Três poemas de Ingrid Carrafa

por Ingrid Carrafa__





“Não desistir.

Teimar e enfrentar o mundo

Armada com poesia

Nesse tempo impróprio em que desnudar a alma

É um ato de coragem.”


 




Flagrei minha mãe numa conversa ao telefone com a minha madrinha:

- Ingrid é uma diaba de dois rabos e quatro chifres, Célia. Na inquisição teria sido jogada na fogueira gargalhando. Na ditadura teria sido presa e torturada (nessa parte ela dá ênfase) e ainda cuspiria na cara do ditador! Tá ela lá no quarto, dormindo, toda aberta e pelada. Igual aquele quadro que tem lá na parede do quarto dela, do tal Da Vinci.

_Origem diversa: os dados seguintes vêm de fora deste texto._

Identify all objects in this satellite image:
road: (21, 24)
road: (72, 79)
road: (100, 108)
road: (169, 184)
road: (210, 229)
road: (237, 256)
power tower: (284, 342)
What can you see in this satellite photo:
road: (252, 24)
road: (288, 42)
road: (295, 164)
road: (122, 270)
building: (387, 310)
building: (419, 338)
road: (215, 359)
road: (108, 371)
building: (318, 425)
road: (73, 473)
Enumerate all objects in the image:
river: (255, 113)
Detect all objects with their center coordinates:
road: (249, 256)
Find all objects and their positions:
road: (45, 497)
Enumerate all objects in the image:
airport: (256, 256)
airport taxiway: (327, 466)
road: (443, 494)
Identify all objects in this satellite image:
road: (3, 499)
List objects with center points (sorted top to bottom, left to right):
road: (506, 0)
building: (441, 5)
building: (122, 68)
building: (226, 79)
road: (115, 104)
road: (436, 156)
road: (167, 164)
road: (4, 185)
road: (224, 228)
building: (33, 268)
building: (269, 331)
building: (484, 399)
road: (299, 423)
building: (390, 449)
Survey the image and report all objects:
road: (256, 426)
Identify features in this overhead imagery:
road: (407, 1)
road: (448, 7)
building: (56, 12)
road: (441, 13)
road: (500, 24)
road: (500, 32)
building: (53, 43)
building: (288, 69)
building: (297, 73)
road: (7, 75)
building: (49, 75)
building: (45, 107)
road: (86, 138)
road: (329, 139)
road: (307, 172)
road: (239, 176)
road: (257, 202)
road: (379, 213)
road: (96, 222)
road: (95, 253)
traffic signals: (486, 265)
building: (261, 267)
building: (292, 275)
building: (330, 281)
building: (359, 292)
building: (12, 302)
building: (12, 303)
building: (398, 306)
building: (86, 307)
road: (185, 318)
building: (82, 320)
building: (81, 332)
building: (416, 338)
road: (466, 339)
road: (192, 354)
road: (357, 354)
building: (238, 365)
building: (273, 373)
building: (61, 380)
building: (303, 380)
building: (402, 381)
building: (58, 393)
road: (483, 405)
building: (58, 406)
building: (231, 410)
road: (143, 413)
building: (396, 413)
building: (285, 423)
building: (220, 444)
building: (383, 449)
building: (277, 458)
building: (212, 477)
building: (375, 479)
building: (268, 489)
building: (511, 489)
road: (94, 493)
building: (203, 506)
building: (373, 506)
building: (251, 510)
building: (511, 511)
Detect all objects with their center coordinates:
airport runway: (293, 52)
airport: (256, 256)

A esposa do vizinho militar reclamou esses dias que ela deu pra estender roupa cantarolando nuazinha em folha, a descarada. Mas é humana, a pobrezinha. Sofre de dar dó... Esses dias a viram lá perto da rodoviária abraçando o nóia malabarista. De gato de rua recolhido já fomos pra nove!

Deveria ter metido ela naquele internato de freiras lá em Colatina.

A culpa é do fogo do meu mapa astral. Do meu ascendente em sagitário, da minha lua em áries. Maldita maré cheia no dia em que eu nasci roxinha da Silva de um parto normal!

A culpa é das dez pneumonias que não me mataram.

A culpa é dessa fome desaforada, dessa curiosidade animalesca, desse instinto primitivo desenfreado. Desse gosto de língua mordida na boca.

A culpa é da minha Maria Madalena interior. Da minha Frida; Dalila com pele de naja; Joana D´Arc metida à massagem tailandesa. Avessa, contagiosa, cadela raivosa toda babada e sorridente feito massagem clitoriana. Ré confessa; crime cometido e constantes espasmos orgásticos de vida!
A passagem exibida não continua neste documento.